The little man nodded.
‘Bread,’ he said. ‘Fruit. Anything that grows.’
‘But not meat?’
‘No.’
‘Why not?’
The little man puckered his face up.
‘Blows,’ he said.
‘You’ve got to respect them,’ said the big man, ‘even if you don’t go along with them.’
‘What on earth is he doing here?’ asked Dmitri.
‘They won’t pay taxes.’
‘Why not?’
‘Because the Government spends it on bad things,’ said the Milk-Drinker.
‘Like what?’
‘Soldiers. Prisons.’
‘Courts?’ said Dmitri.
‘Courts, too.’
‘You’ve got to have courts. You can’t do without law.’
‘You don’t need courts. Law is inside us.’
‘Ah, yes. But suppose we disagree?’
‘We’re not going to disagree, though, are we?’ said the Milk-Drinker. ‘God’s law is the same for all of us.’
‘I’m afraid people do disagree,’ said Dmitri, ‘and that’s why we have to have courts. Not only that; sometimes people know what the law is but break it all the same.’
‘If they break it,’ said the Milk-Drinker, ‘that’s because
they’re wrong in their hearts. And courts don’t do anything about that.’
‘Well …’ said Dmitri.
‘Courts mean blows,’ said the Milk-Drinker. ‘Oh, I know that’s not how the Tsar intends it, but it’s how it comes out. You don’t make people good by adding blows to blows.’
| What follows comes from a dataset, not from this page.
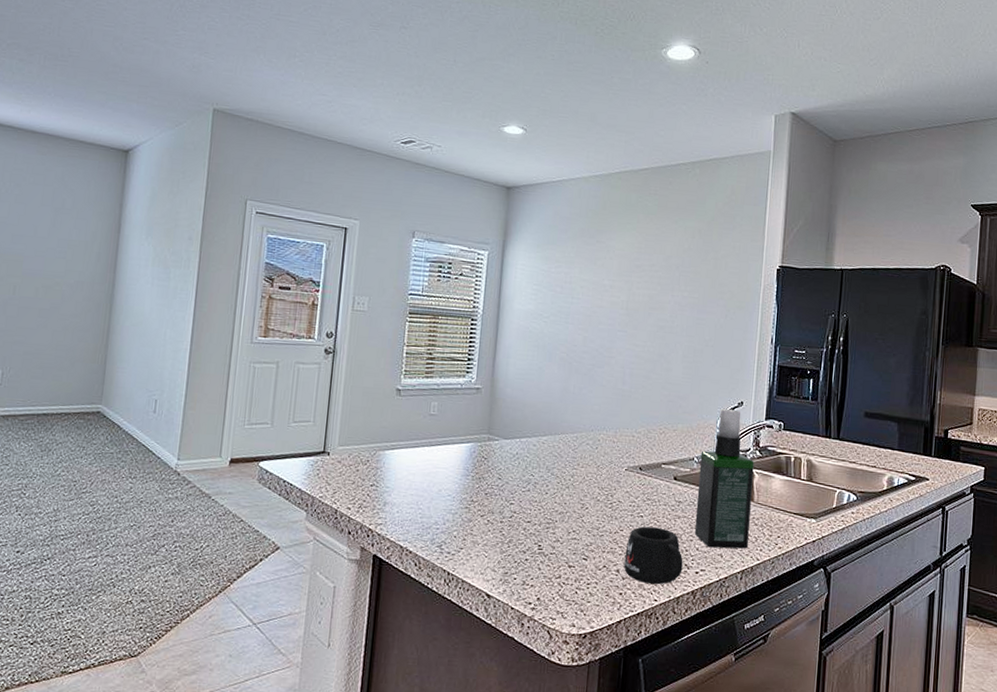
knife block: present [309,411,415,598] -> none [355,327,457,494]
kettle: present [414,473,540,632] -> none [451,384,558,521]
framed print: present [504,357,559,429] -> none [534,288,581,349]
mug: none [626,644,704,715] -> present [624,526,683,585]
‘How do you make people good, then?’ asked Dmitri.
‘I don’t know,’ said the Milk-Drinker. ‘I only know that you start by getting rid of the soldiers and prisons.’
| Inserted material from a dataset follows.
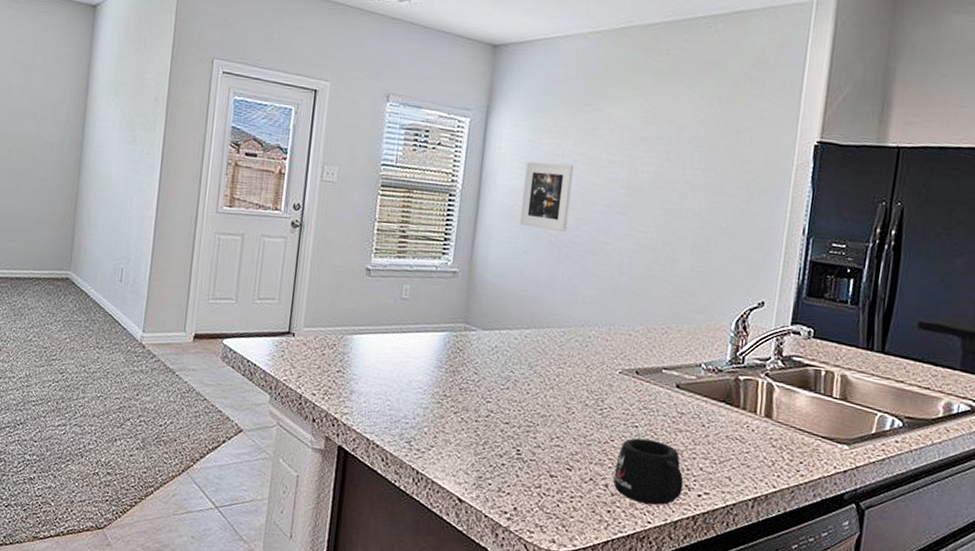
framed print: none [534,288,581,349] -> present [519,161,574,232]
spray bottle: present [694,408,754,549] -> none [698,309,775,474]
‘Didn’t I tell you?’ said the big man. ‘There’s no reasoning with them!’
The big man’s name was Methodosius.
The Milk-Drinker nodded approvingly when he said this.
‘It’s a good name,’ he said.
‘It’s the only thing good about me,’ said the big man, and laughed.
The Milk-Drinker’s name was Timofei. Once Dmitri had been talking to him for a little while the slight oddity of manner disappeared. He seemed in no way different from any of the other peasants who came into town on market days.
The same could not quite be said of Methodosius. On the face of it he was an ordinary peasant, too. He wore the same long smock-type shirt and baggy breeches, the same high boots beneath his convict coat, as they did – and this at a time when in the countryside dress was still an indicator of rank, as it had been in the old days, prescribed so by the Tsar. His face was as tanned as theirs were, perhaps even more so. Certainly he seemed a man who spent his days out of doors. And yet …
There was something different about him. Partly it was the way he wore his convict coat, open at the chest, as if he was determined not to conceal or confine the man beneath. He carried himself almost with bravado. No, perhaps bravado was not the word. Dmitri knew criminal bravado and this wasn’t it. What it was, he wasn’t quite sure. Independence, perhaps? He thought it best not to pry too closely.
They asked him about himself. He told them the truth, that he was a lawyer looking for a girl who had perhaps been transported by accident. They accepted what he said without comment. Perhaps, they, too, thought it best not to pry.
Dmitri could hardly expect his part in the incident at the gate to go unnoticed. He was, therefore, not surprised when the following morning he was summoned by the Governor.